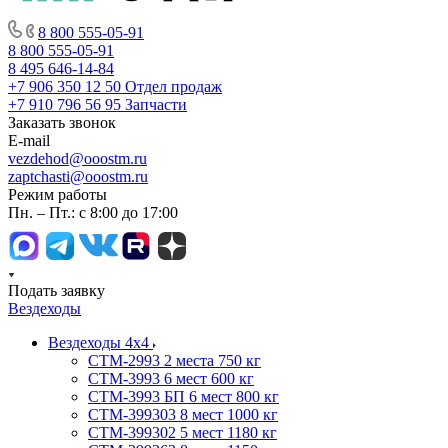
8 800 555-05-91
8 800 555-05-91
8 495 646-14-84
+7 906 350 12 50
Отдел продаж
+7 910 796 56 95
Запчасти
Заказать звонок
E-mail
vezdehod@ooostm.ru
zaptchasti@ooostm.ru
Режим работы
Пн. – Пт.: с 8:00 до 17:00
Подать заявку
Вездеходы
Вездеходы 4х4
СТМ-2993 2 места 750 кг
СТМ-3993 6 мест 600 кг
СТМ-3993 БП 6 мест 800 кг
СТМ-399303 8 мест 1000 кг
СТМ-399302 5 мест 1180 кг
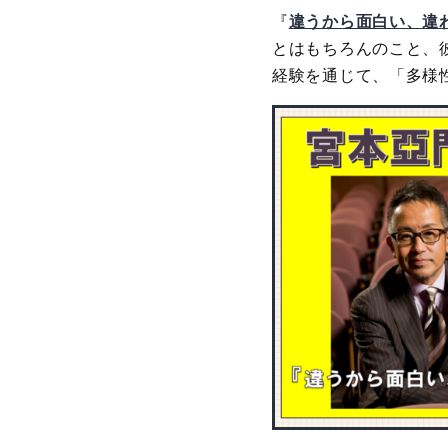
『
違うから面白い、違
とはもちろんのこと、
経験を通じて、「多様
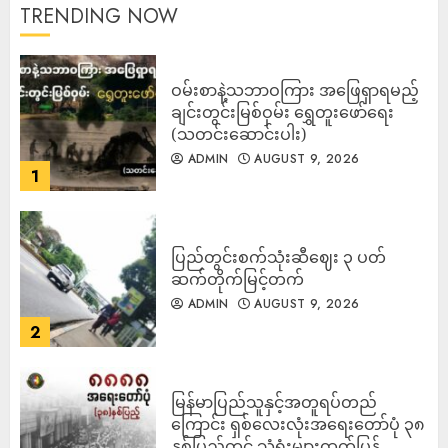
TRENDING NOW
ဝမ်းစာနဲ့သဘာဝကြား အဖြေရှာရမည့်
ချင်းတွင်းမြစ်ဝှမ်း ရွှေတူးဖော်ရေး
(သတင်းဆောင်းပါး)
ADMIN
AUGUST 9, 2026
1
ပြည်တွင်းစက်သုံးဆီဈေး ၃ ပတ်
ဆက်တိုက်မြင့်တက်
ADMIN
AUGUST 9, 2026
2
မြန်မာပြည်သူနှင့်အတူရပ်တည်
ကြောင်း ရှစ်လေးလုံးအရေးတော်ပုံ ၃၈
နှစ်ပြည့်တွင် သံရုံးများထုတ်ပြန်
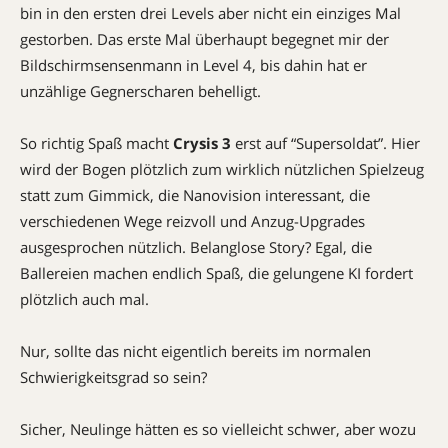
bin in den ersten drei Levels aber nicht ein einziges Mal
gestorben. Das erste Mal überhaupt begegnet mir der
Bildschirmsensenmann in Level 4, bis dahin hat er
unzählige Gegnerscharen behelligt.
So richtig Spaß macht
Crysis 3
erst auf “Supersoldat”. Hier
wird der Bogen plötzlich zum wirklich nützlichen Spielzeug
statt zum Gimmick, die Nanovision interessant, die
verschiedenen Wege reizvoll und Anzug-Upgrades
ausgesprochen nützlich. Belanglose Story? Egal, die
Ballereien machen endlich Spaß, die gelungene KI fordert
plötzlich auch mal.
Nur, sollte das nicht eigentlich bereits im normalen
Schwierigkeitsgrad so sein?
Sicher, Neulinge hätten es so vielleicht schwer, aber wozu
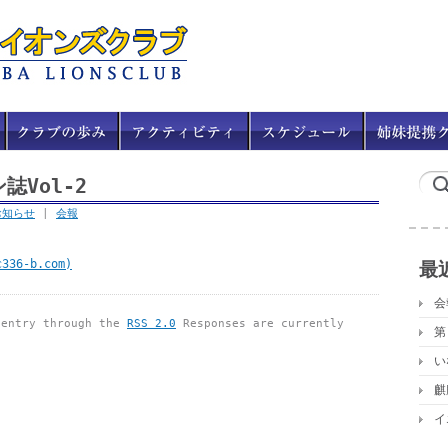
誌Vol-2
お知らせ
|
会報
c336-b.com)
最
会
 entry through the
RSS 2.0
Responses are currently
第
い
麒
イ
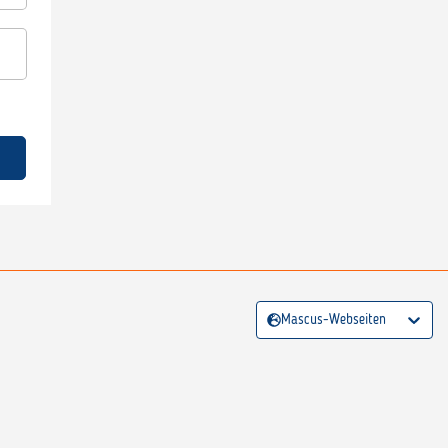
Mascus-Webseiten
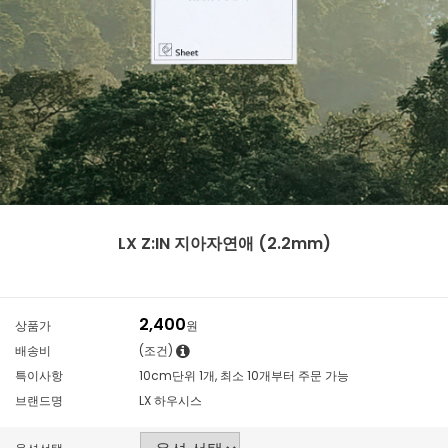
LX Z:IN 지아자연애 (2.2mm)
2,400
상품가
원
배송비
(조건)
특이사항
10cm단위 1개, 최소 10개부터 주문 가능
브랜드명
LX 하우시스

***

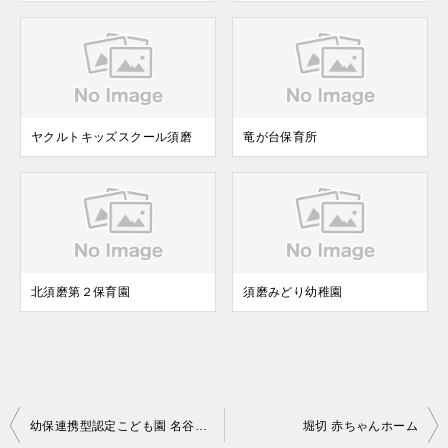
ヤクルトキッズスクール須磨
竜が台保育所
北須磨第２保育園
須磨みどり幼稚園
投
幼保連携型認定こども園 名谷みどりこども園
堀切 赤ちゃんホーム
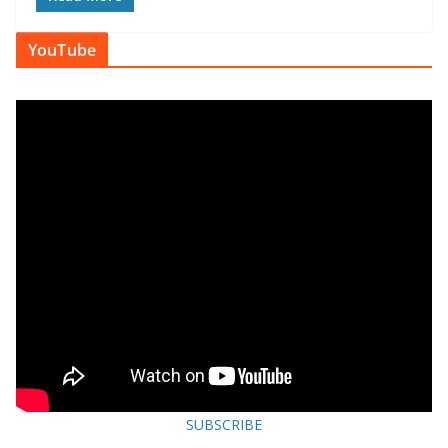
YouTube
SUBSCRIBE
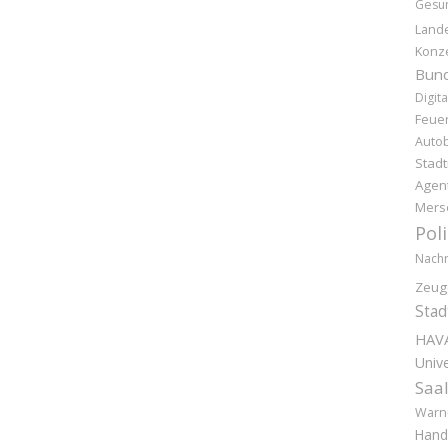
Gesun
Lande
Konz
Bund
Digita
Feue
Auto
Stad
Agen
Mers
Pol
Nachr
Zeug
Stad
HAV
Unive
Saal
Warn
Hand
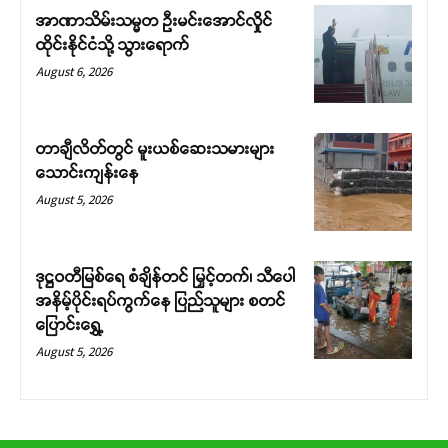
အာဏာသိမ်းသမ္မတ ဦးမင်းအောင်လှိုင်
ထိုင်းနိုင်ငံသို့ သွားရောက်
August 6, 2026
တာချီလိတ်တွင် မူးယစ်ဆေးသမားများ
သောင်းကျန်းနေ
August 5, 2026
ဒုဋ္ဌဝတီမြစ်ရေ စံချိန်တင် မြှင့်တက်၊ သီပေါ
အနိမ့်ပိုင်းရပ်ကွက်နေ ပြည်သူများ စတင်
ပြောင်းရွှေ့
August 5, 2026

***

Task statement |
Reproduce the part of the records that begins with the line containing "bin in den ersten" and ends with the line containing "Sicher, Neulinge hätten", keeping both of those lines and every line between them unchanged.

Answer to the exercise |
bin in den ersten drei Levels aber nicht ein einziges Mal
gestorben. Das erste Mal überhaupt begegnet mir der
Bildschirmsensenmann in Level 4, bis dahin hat er
unzählige Gegnerscharen behelligt.
So richtig Spaß macht
Crysis 3
erst auf “Supersoldat”. Hier
wird der Bogen plötzlich zum wirklich nützlichen Spielzeug
statt zum Gimmick, die Nanovision interessant, die
verschiedenen Wege reizvoll und Anzug-Upgrades
ausgesprochen nützlich. Belanglose Story? Egal, die
Ballereien machen endlich Spaß, die gelungene KI fordert
plötzlich auch mal.
Nur, sollte das nicht eigentlich bereits im normalen
Schwierigkeitsgrad so sein?
Sicher, Neulinge hätten es so vielleicht schwer, aber wozu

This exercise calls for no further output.